Text segment:

I’m not sure what you mean by saying that private school is not an option for you – I’m guessing you meant that public is not an option. I would suggest that you research that very carefully before you make a $20,000 a year decision. Depending on the region of the country where you live, the gap between educational results in public and private schools isn’t very large at all (virtually nil in some areas). Public school quality varies incredibly from state to state and municipality to municipality in the United States. There are many public schools that are far better than private schools (particularly some magnet and charter schools). Of course, you may be making that choice for religious or cultural reasons, which is a different story entirely.

The best thing you can do for your child is encourage them to have a strong work ethic and give them enough of a mix of independence and guidance so that they have a sense that they can do anything for themselves. They’ll make something of themselves if they have that.

My fiance has some stock options with his company that we will likely be cashing out soon, in two installments. The first, which we’ll have in a couple of months, will be about $250k (about $150k in pocket after the cost of the stocks and taxes). The second installment is a bit of a mystery at the moment, and could range from $162k to $480k (and we won’t really know where on that spectrum it will be for probably a year, maybe longer). I have $100k in student loans, as well as a $20k car loan, and about $10k in credit card debt. He has about $6k in credit cards, $37k on his two cars, and a $170k mortgage. Altogether we’ve got about $343k in debt (YIKES!). Our household income is around $200k, and our savings is virtually nonexistent ($16k in his 401k but that’s about it). We’re youngish (late twenties, early thirties).

My question is, keeping in mind that we’re not sure what the total amount will end up being, what’s the smartest thing to do with that money? I think we should put it all towards debts, and invest whatever is left over from the second payment, if any, as part of our retirement fund/nest egg. Being debt free would put about $4500 extra in our pockets each month, most of which would go straight into savings. My fiance thinks we should pay off just the credit card debt and one or two of the cars, and then invest everything else, with the intention of paying off our debt in 10 years with the interest we accrue on the investments.

Entries:
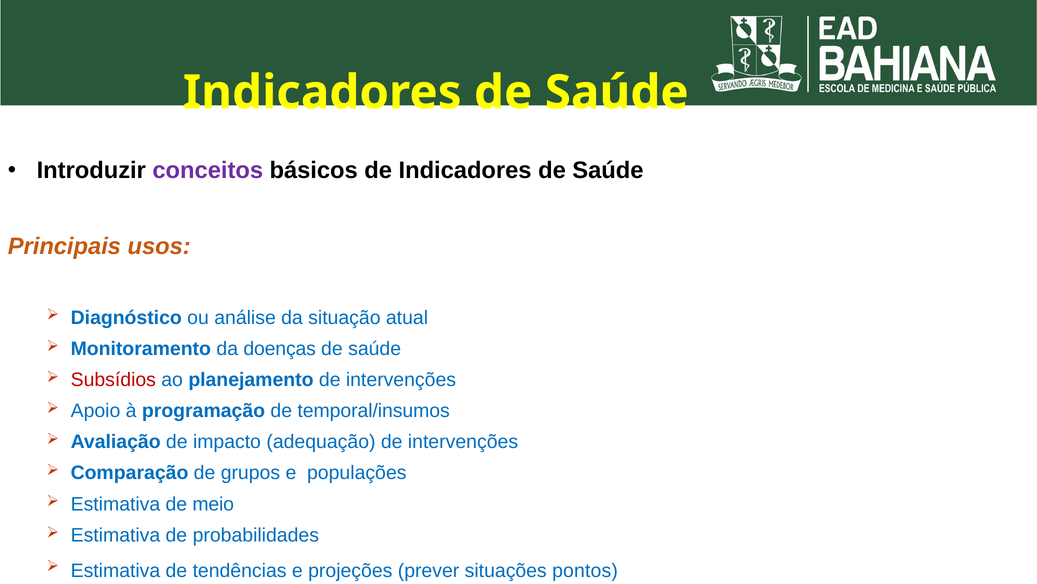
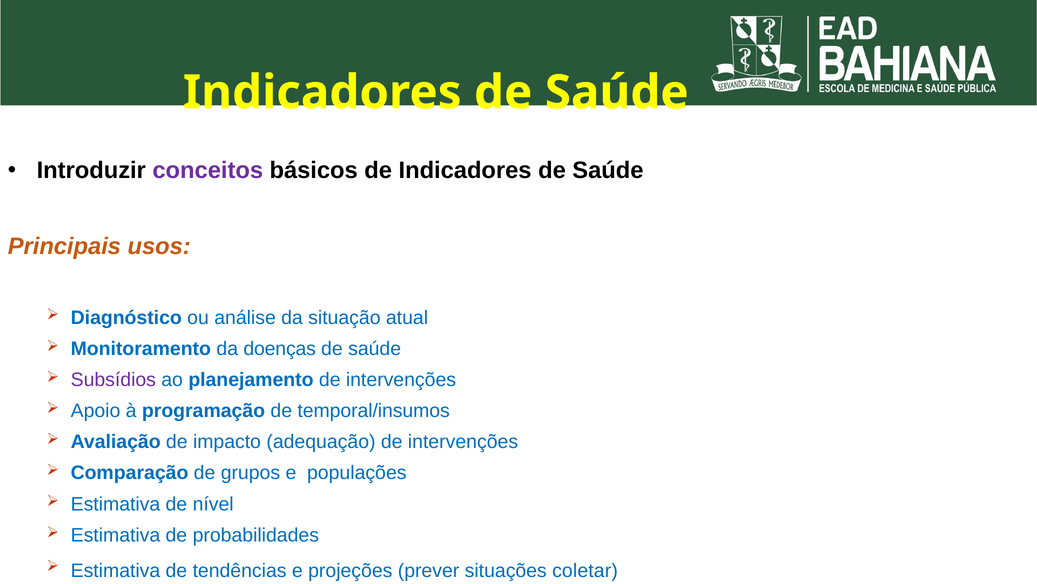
Subsídios colour: red -> purple
meio: meio -> nível
pontos: pontos -> coletar
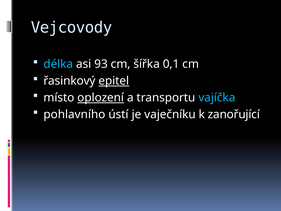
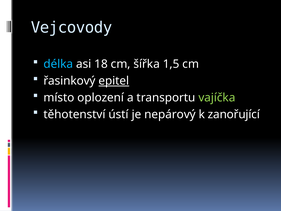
93: 93 -> 18
0,1: 0,1 -> 1,5
oplození underline: present -> none
vajíčka colour: light blue -> light green
pohlavního: pohlavního -> těhotenství
vaječníku: vaječníku -> nepárový
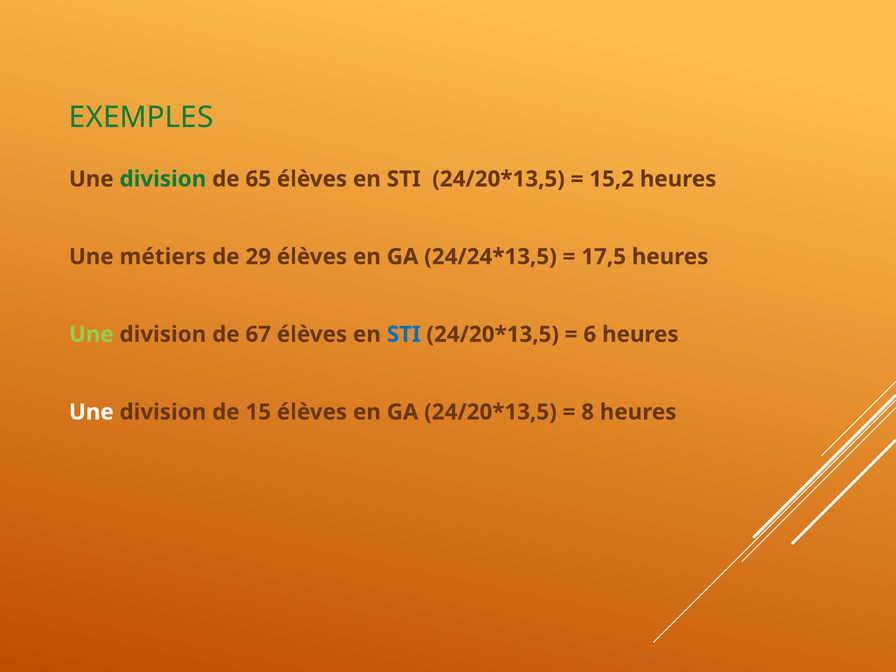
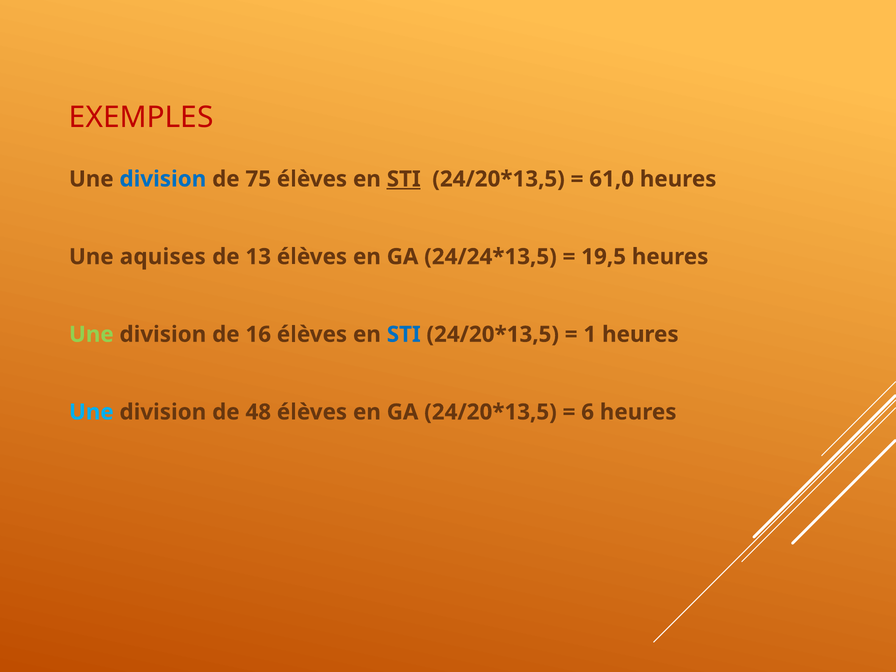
EXEMPLES colour: green -> red
division at (163, 179) colour: green -> blue
65: 65 -> 75
STI at (404, 179) underline: none -> present
15,2: 15,2 -> 61,0
métiers: métiers -> aquises
29: 29 -> 13
17,5: 17,5 -> 19,5
67: 67 -> 16
6: 6 -> 1
Une at (91, 412) colour: white -> light blue
15: 15 -> 48
8: 8 -> 6
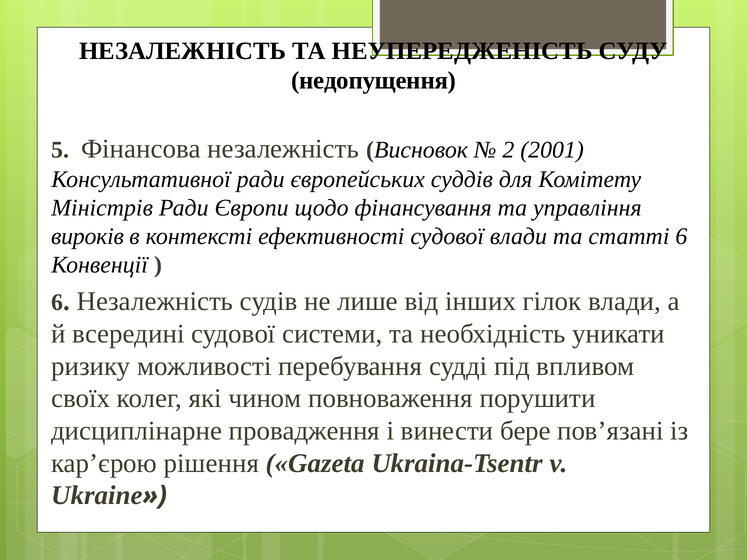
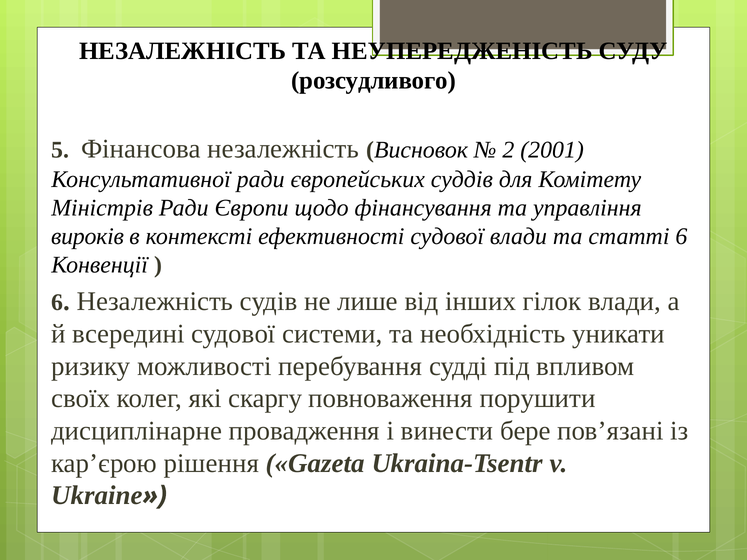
недопущення: недопущення -> розсудливого
чином: чином -> скаргу
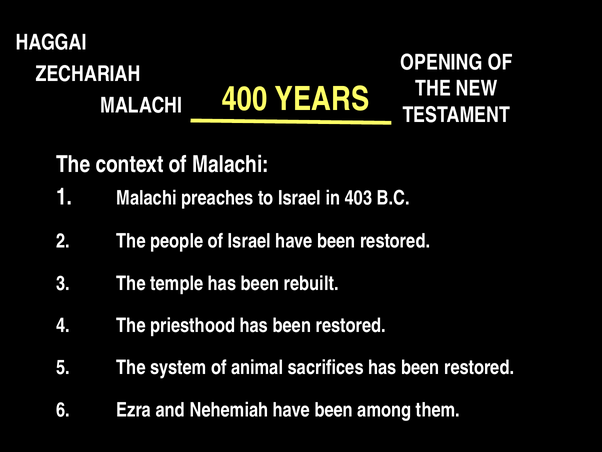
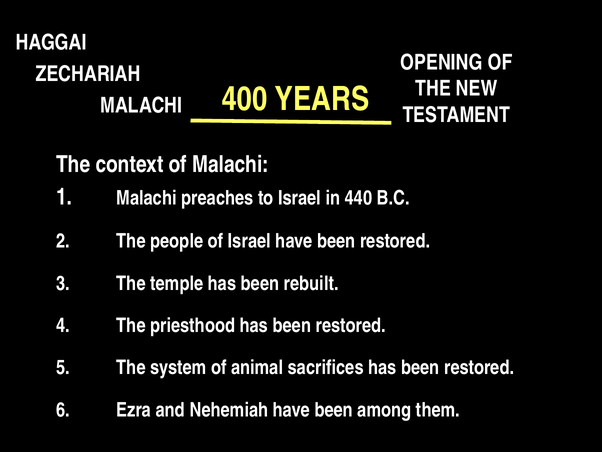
403: 403 -> 440
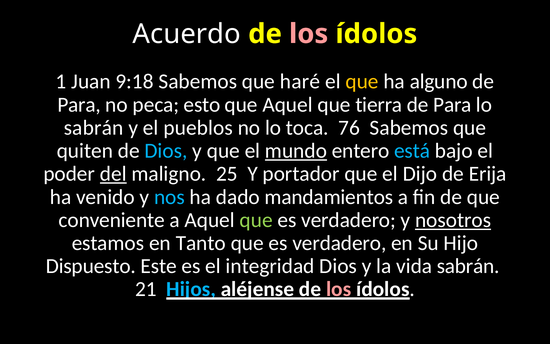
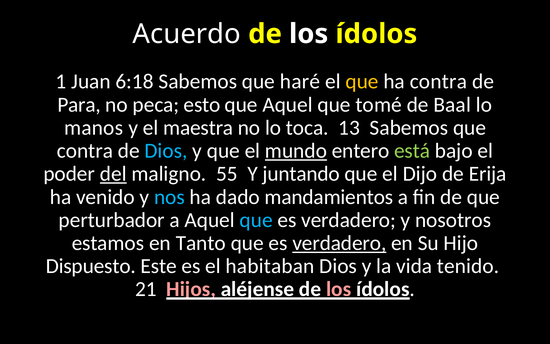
los at (309, 34) colour: pink -> white
9:18: 9:18 -> 6:18
ha alguno: alguno -> contra
tierra: tierra -> tomé
Para at (452, 105): Para -> Baal
sabrán at (94, 128): sabrán -> manos
pueblos: pueblos -> maestra
76: 76 -> 13
quiten at (85, 151): quiten -> contra
está colour: light blue -> light green
25: 25 -> 55
portador: portador -> juntando
conveniente: conveniente -> perturbador
que at (256, 220) colour: light green -> light blue
nosotros underline: present -> none
verdadero at (339, 243) underline: none -> present
integridad: integridad -> habitaban
vida sabrán: sabrán -> tenido
Hijos colour: light blue -> pink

Problems to work on:
A. In the finance post, how much could the second installment from the stock options range between?
B. Please return the passage from the finance post starting at "My fiance has" and ending at "twenties, early thirties).".
The listing has no connection to the finance post.

Solutions:
A. It could range from $162k to $480k.

B.
My fiance has some stock options with his company that we will likely be cashing out soon, in two installments. The first, which we’ll have in a couple of months, will be about $250k (about $150k in pocket after the cost of the stocks and taxes). The second installment is a bit of a mystery at the moment, and could range from $162k to $480k (and we won’t really know where on that spectrum it will be for probably a year, maybe longer). I have $100k in student loans, as well as a $20k car loan, and about $10k in credit card debt. He has about $6k in credit cards, $37k on his two cars, and a $170k mortgage. Altogether we’ve got about $343k in debt (YIKES!). Our household income is around $200k, and our savings is virtually nonexistent ($16k in his 401k but that’s about it). We’re youngish (late twenties, early thirties).